INSTRUCTIONS TO FOLLOW.
It would help if you retyped the data exactly, leaving out the pictures.

DATASET EXTRACT.
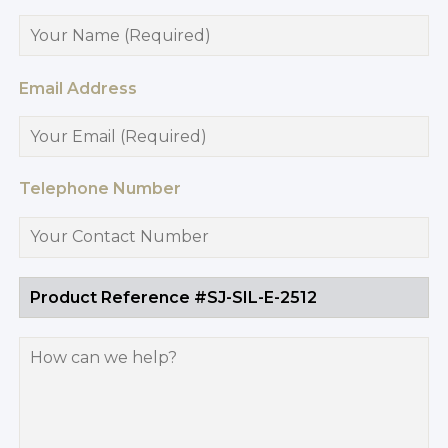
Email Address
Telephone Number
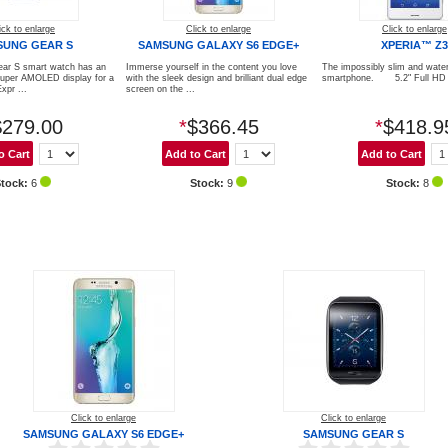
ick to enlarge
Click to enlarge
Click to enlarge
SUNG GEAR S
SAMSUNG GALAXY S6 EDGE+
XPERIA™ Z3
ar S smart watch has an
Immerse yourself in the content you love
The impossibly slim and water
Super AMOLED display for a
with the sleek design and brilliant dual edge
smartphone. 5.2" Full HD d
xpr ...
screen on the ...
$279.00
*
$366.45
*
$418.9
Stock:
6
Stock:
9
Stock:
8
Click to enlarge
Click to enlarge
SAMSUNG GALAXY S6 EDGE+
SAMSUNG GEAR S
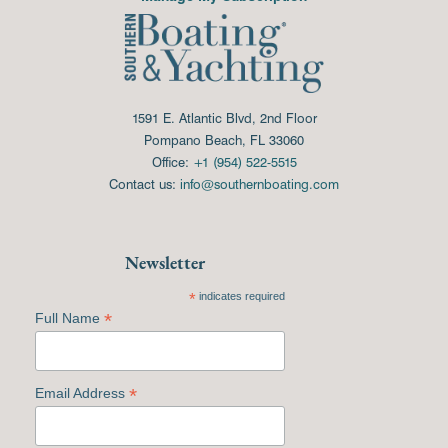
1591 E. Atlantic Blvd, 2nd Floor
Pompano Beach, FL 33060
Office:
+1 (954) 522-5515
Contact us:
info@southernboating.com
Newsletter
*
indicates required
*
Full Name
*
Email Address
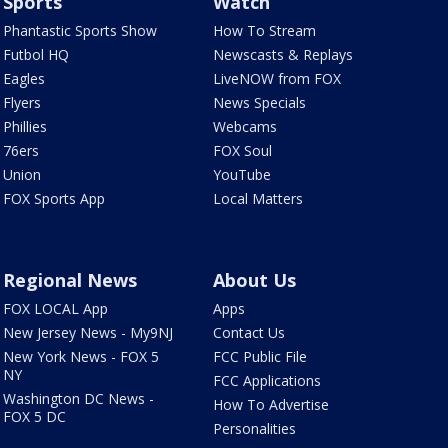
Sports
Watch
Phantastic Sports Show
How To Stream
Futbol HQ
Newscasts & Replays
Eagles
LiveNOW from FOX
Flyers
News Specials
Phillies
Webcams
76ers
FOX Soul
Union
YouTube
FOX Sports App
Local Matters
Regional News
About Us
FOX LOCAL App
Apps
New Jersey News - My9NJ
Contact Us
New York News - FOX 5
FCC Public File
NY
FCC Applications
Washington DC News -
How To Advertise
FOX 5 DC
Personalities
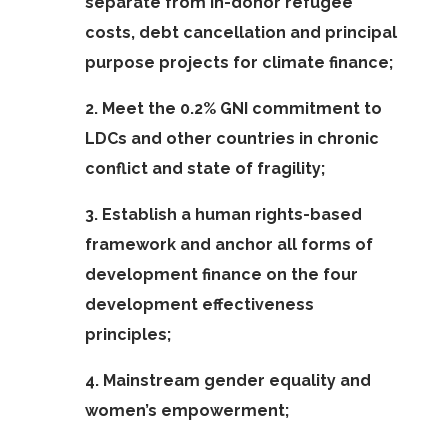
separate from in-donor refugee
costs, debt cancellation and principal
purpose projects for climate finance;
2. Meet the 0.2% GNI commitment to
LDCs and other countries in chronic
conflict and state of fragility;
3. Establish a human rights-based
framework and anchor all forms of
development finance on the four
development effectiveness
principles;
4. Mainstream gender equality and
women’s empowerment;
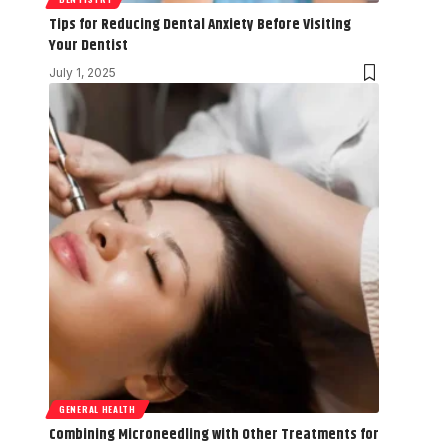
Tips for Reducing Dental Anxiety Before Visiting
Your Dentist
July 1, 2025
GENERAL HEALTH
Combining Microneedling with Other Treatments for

ANSWER TO THE PROBLEM.
Email Address
Telephone Number
ick to enlarge
Click to enlarge
Click to enlarge
SUNG GEAR S
SAMSUNG GALAXY S6 EDGE+
XPERIA™ Z3
ar S smart watch has an
Immerse yourself in the content you love
The impossibly slim and water
Super AMOLED display for a
with the sleek design and brilliant dual edge
smartphone. 5.2" Full HD d
xpr ...
screen on the ...
$279.00
*
$366.45
*
$418.9
Stock:
6
Stock:
9
Stock:
8
Click to enlarge
Click to enlarge
SAMSUNG GALAXY S6 EDGE+
SAMSUNG GEAR S
1591 E. Atlantic Blvd, 2nd Floor
Pompano Beach, FL 33060
Office:
+1 (954) 522-5515
Contact us:
info@southernboating.com
Newsletter
*
indicates required
*
Full Name
*
Email Address
Sports
Watch
Phantastic Sports Show
How To Stream
Futbol HQ
Newscasts & Replays
Eagles
LiveNOW from FOX
Flyers
News Specials
Phillies
Webcams
76ers
FOX Soul
Union
YouTube
FOX Sports App
Local Matters
Regional News
About Us
FOX LOCAL App
Apps
New Jersey News - My9NJ
Contact Us
New York News - FOX 5
FCC Public File
NY
FCC Applications
Washington DC News -
How To Advertise
FOX 5 DC
Personalities
separate from in-donor refugee
costs, debt cancellation and principal
purpose projects for climate finance;
2. Meet the 0.2% GNI commitment to
LDCs and other countries in chronic
conflict and state of fragility;
3. Establish a human rights-based
framework and anchor all forms of
development finance on the four
development effectiveness
principles;
4. Mainstream gender equality and
women’s empowerment;
Tips for Reducing Dental Anxiety Before Visiting
Your Dentist
July 1, 2025
GENERAL HEALTH
Combining Microneedling with Other Treatments for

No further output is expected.